Transcribe the records below line by line, exactly as they read.
◇ ◇ ◇
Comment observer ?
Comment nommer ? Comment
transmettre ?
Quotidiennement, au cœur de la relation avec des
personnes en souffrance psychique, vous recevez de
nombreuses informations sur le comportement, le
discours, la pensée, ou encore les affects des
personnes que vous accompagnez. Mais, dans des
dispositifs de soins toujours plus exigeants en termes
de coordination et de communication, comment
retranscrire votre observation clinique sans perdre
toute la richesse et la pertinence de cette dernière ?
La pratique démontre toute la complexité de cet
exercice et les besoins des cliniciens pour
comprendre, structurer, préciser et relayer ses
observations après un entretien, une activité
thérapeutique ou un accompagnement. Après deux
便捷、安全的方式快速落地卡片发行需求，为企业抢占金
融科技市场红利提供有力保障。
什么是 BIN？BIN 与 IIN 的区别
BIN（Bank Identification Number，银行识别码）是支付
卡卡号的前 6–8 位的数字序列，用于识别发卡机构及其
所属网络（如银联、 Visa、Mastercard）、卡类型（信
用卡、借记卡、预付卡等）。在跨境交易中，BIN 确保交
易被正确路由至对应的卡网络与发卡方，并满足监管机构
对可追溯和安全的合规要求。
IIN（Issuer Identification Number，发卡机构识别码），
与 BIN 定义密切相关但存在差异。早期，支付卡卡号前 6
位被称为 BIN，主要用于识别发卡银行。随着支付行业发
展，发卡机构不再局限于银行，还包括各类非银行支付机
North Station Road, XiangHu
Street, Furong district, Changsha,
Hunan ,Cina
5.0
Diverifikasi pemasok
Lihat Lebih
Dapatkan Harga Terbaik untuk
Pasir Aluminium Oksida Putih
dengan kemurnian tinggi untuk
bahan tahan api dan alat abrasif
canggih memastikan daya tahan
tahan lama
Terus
◇ ◇ ◇
▸ Answer for the task:
Comment observer ?
Comment nommer ? Comment
transmettre ?
Quotidiennement, au cœur de la relation avec des
personnes en souffrance psychique, vous recevez de
nombreuses informations sur le comportement, le
discours, la pensée, ou encore les affects des
personnes que vous accompagnez. Mais, dans des
dispositifs de soins toujours plus exigeants en termes
de coordination et de communication, comment
retranscrire votre observation clinique sans perdre
toute la richesse et la pertinence de cette dernière ?
La pratique démontre toute la complexité de cet
exercice et les besoins des cliniciens pour
comprendre, structurer, préciser et relayer ses
observations après un entretien, une activité
thérapeutique ou un accompagnement. Après deux
便捷、安全的方式快速落地卡片发行需求，为企业抢占金
融科技市场红利提供有力保障。
什么是 BIN？BIN 与 IIN 的区别
BIN（Bank Identification Number，银行识别码）是支付
卡卡号的前 6–8 位的数字序列，用于识别发卡机构及其
所属网络（如银联、 Visa、Mastercard）、卡类型（信
用卡、借记卡、预付卡等）。在跨境交易中，BIN 确保交
易被正确路由至对应的卡网络与发卡方，并满足监管机构
对可追溯和安全的合规要求。
IIN（Issuer Identification Number，发卡机构识别码），
与 BIN 定义密切相关但存在差异。早期，支付卡卡号前 6
位被称为 BIN，主要用于识别发卡银行。随着支付行业发
展，发卡机构不再局限于银行，还包括各类非银行支付机
North Station Road, XiangHu
Street, Furong district, Changsha,
Hunan ,Cina
5.0
Diverifikasi pemasok
Lihat Lebih
Dapatkan Harga Terbaik untuk
Pasir Aluminium Oksida Putih
dengan kemurnian tinggi untuk
bahan tahan api dan alat abrasif
canggih memastikan daya tahan
tahan lama
Terus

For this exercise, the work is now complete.